On completing his studies at Shrewsbury School, Jones was admitted to St John's College, Cambridge, on 28 May 1774, as a 'pensioner' (i.e. a fee-paying student, as opposed to a scholar or sizar). He was believed to be an illegitimate son of Mr Owen Owen, of Tyncoed, and his housekeeper, who afterwards married a Mr Jones, of Traffin, County Kerry, Thomas then being brought up as his son.

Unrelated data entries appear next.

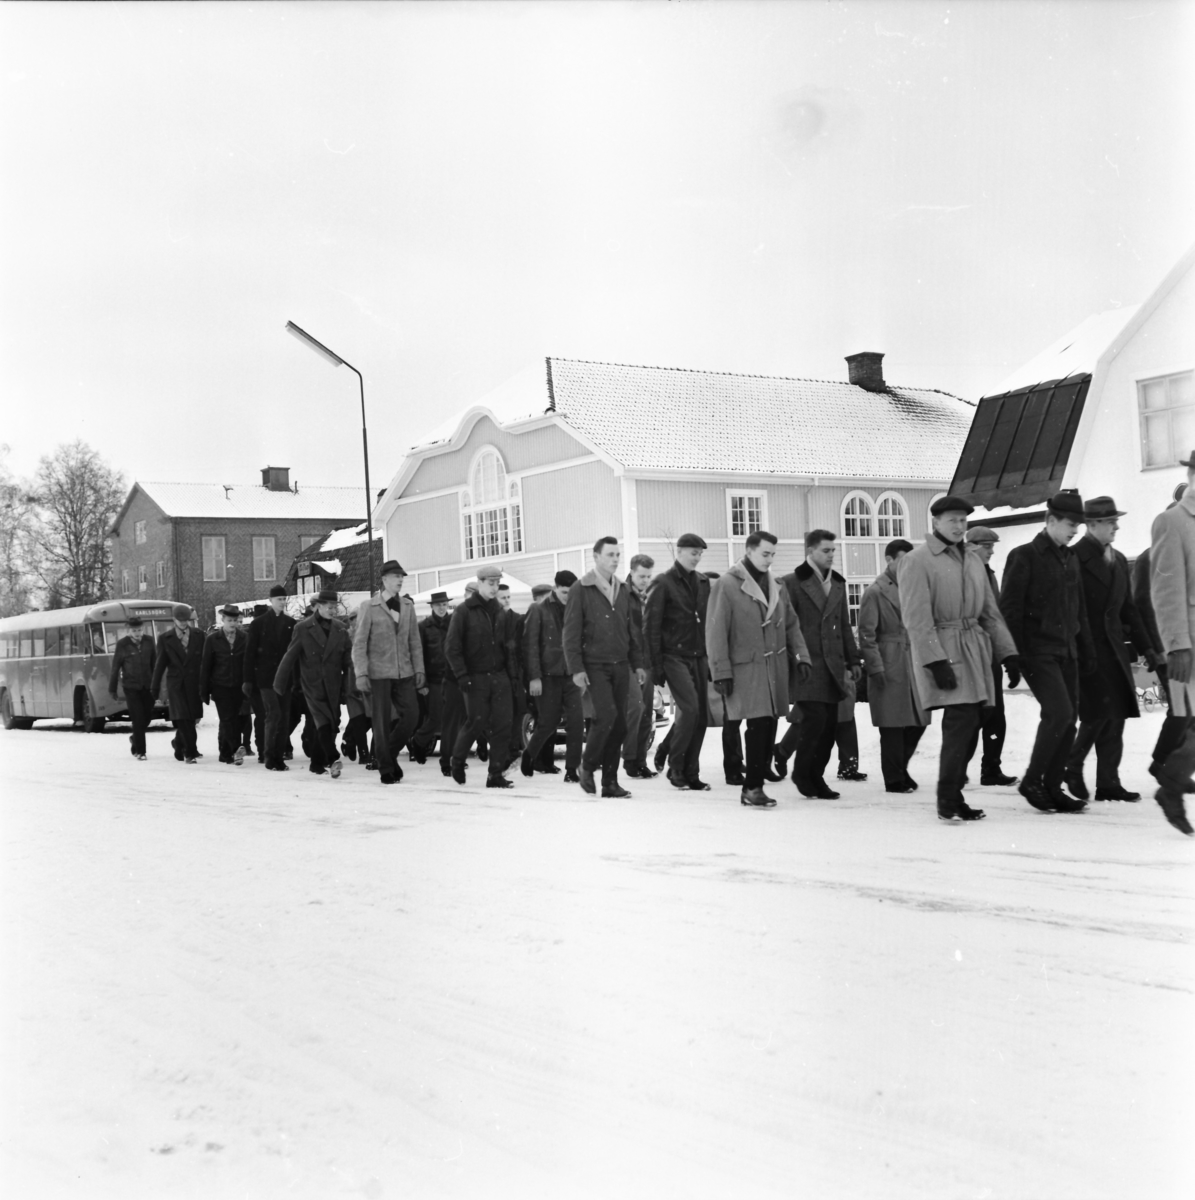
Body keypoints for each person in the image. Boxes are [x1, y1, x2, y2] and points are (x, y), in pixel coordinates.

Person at [899, 495, 1018, 821]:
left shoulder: (973, 561)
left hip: (975, 651)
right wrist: (935, 661)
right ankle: (948, 798)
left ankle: (952, 795)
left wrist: (1008, 653)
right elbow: (916, 618)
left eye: (963, 520)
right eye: (951, 519)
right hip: (946, 651)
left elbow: (989, 613)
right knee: (961, 721)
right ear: (935, 522)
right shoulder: (917, 561)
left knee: (974, 720)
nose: (958, 526)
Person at [1000, 490, 1095, 813]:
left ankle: (1053, 787)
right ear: (1051, 521)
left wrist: (1087, 649)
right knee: (1059, 714)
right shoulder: (1024, 556)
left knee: (1069, 720)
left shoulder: (1070, 558)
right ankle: (1032, 780)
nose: (1075, 531)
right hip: (1037, 650)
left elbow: (1079, 609)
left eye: (1078, 526)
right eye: (1070, 524)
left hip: (1067, 650)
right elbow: (1010, 608)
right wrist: (1012, 656)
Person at [707, 531, 811, 807]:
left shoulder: (777, 584)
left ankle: (755, 784)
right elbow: (716, 632)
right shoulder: (728, 584)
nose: (770, 559)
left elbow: (791, 625)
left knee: (769, 723)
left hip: (773, 666)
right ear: (749, 551)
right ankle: (752, 788)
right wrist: (720, 672)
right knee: (757, 724)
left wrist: (801, 657)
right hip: (745, 667)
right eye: (765, 553)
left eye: (773, 554)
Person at [1064, 496, 1157, 802]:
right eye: (1110, 522)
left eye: (1116, 521)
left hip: (1114, 648)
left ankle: (1108, 782)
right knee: (1098, 713)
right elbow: (1072, 610)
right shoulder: (1073, 558)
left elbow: (1128, 609)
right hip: (1088, 647)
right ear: (1091, 525)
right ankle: (1072, 766)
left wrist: (1147, 647)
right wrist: (1082, 648)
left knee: (1116, 715)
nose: (1116, 527)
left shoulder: (1116, 559)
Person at [777, 530, 862, 799]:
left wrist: (853, 659)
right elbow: (785, 627)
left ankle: (816, 776)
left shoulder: (837, 583)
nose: (831, 555)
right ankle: (803, 773)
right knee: (815, 720)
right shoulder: (792, 583)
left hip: (833, 666)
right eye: (826, 550)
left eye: (833, 550)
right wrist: (793, 660)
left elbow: (844, 624)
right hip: (807, 664)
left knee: (828, 726)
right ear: (810, 551)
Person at [562, 537, 647, 798]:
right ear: (596, 557)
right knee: (606, 716)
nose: (615, 559)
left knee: (620, 725)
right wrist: (576, 668)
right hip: (594, 665)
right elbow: (570, 632)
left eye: (617, 555)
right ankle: (587, 767)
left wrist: (637, 663)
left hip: (620, 664)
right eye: (610, 554)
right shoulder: (581, 588)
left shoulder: (622, 589)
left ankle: (610, 783)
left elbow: (630, 630)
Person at [857, 538, 928, 792]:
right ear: (889, 560)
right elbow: (867, 634)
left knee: (919, 720)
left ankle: (901, 768)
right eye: (903, 560)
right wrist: (875, 667)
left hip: (914, 660)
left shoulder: (915, 587)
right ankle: (894, 778)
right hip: (889, 660)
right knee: (892, 725)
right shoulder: (875, 592)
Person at [1148, 458, 1195, 835]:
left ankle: (1172, 781)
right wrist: (1176, 644)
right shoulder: (1172, 522)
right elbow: (1166, 592)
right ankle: (1172, 783)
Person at [1133, 484, 1192, 786]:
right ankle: (1162, 765)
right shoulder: (1151, 558)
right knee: (1182, 711)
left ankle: (1168, 766)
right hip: (1167, 648)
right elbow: (1143, 605)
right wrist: (1156, 649)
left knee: (1187, 710)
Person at [645, 535, 712, 790]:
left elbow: (707, 622)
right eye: (693, 553)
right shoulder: (663, 583)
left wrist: (710, 658)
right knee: (690, 709)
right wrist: (656, 665)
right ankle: (676, 767)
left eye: (700, 554)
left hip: (699, 655)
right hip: (673, 655)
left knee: (701, 716)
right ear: (680, 551)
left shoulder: (703, 582)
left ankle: (691, 772)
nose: (697, 558)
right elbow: (650, 626)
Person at [352, 559, 425, 786]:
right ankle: (386, 768)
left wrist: (419, 669)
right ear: (384, 580)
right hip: (379, 673)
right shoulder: (369, 607)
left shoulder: (408, 606)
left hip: (405, 672)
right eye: (396, 576)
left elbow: (415, 641)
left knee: (412, 716)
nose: (400, 580)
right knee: (381, 723)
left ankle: (388, 755)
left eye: (402, 576)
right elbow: (359, 643)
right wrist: (361, 673)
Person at [445, 563, 516, 788]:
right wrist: (462, 675)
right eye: (491, 583)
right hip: (475, 678)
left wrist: (512, 677)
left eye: (497, 583)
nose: (494, 588)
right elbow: (452, 648)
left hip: (500, 677)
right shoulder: (464, 611)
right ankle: (457, 761)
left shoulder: (500, 612)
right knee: (476, 723)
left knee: (503, 725)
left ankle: (495, 775)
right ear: (480, 583)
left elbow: (508, 647)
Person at [959, 527, 1019, 786]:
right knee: (973, 716)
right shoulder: (961, 572)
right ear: (971, 546)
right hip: (969, 653)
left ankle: (991, 769)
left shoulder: (989, 574)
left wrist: (1007, 655)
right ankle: (957, 768)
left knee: (996, 716)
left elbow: (995, 617)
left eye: (992, 546)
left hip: (990, 653)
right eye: (987, 546)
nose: (991, 551)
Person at [274, 588, 353, 777]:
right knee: (322, 721)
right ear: (318, 606)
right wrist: (279, 682)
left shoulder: (340, 628)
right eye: (328, 607)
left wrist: (352, 681)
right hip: (312, 684)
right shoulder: (303, 628)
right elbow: (290, 656)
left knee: (331, 722)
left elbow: (348, 660)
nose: (332, 610)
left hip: (333, 685)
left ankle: (316, 763)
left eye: (334, 607)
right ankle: (333, 757)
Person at [521, 570, 583, 782]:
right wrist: (534, 677)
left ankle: (572, 770)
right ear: (555, 588)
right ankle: (530, 754)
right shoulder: (538, 609)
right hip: (548, 676)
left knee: (576, 722)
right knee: (549, 721)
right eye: (565, 592)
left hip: (571, 675)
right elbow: (530, 646)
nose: (568, 596)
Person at [243, 585, 296, 771]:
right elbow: (250, 653)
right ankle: (268, 756)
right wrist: (248, 680)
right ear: (270, 600)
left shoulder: (291, 623)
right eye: (279, 599)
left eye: (284, 599)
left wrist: (295, 679)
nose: (282, 602)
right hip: (266, 678)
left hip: (285, 678)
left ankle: (278, 756)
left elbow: (294, 652)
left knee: (284, 718)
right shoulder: (259, 624)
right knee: (274, 715)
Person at [621, 554, 660, 781]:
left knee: (647, 713)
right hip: (628, 662)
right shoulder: (621, 595)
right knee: (635, 709)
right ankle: (629, 759)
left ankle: (640, 761)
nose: (645, 580)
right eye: (641, 576)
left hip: (648, 662)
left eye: (648, 576)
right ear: (631, 573)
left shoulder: (652, 596)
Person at [151, 603, 205, 764]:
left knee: (192, 718)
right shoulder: (165, 638)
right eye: (180, 620)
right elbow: (160, 665)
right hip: (177, 684)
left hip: (194, 682)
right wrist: (154, 688)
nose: (183, 623)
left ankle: (178, 743)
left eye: (185, 620)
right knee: (183, 718)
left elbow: (205, 660)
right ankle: (190, 752)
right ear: (173, 619)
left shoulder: (199, 635)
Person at [200, 604, 249, 765]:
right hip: (220, 686)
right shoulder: (213, 639)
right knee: (227, 718)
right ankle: (236, 749)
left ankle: (225, 753)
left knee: (234, 719)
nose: (233, 624)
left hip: (238, 686)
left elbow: (248, 662)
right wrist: (204, 690)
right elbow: (206, 666)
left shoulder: (244, 638)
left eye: (235, 620)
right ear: (223, 620)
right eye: (229, 620)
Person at [409, 591, 452, 764]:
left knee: (453, 718)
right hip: (434, 679)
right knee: (435, 717)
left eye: (444, 605)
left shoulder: (454, 624)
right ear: (432, 606)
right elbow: (419, 656)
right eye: (438, 605)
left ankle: (450, 756)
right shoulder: (424, 627)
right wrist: (422, 682)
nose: (442, 608)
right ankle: (418, 741)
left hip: (453, 678)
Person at [108, 614, 157, 760]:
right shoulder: (122, 644)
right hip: (131, 687)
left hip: (148, 686)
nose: (137, 633)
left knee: (147, 716)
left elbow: (155, 664)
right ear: (128, 631)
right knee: (138, 718)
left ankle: (135, 738)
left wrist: (157, 685)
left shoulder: (149, 641)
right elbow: (115, 667)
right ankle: (141, 752)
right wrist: (112, 688)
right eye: (134, 631)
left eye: (139, 630)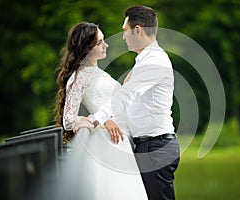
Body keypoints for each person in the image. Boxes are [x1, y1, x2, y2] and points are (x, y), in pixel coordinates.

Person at [75, 5, 180, 200]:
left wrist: (94, 120)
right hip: (150, 146)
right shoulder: (144, 61)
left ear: (137, 30)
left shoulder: (153, 62)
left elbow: (124, 97)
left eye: (125, 31)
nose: (123, 37)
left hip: (155, 147)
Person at [54, 22, 148, 200]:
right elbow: (68, 119)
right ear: (86, 48)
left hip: (122, 141)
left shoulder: (102, 74)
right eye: (99, 43)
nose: (106, 45)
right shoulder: (79, 76)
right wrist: (102, 120)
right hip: (106, 142)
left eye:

On 27 June 1776, Jones migrated from St John's College to Trinity College. He became a scholar in 1777 and obtained his BA in 1779, winning the First Smith's Prize and becoming Senior Wrangler. In 1782, he obtained his MA and became a Fellow of Trinity College in 1781. He became a Junior Dean, 1787–1789 and a Tutor, 1787–1807. He was ordained a deacon at the Peterborough parish on 18 June 1780. Then he was ordained priest, at the Ely parish on 6 June 1784, canon of Fen Ditton, Cambridgeshire, in 1784, and then canon of Swaffham Prior, also 1784. On 11 December 1791, he preached before the university, at Great St Mary's, a sermon against duelling (from Exodus XX. 13), which was prompted by a duel that had lately taken place near Newmarket between Henry Applewhaite and Richard Ryecroft, undergraduates of Pembroke, in which the latter was fatally wounded. Jones died on 18 July 1807, in lodgings in Edgware Road, London. He is buried in the cemetery of Dulwich College. A bust and a memorial tablet are in the ante-chapel of Trinity College.

His academic mentor was John Cranke (1746–1816). His Cambridge tutor was Thomas Postlethwaite.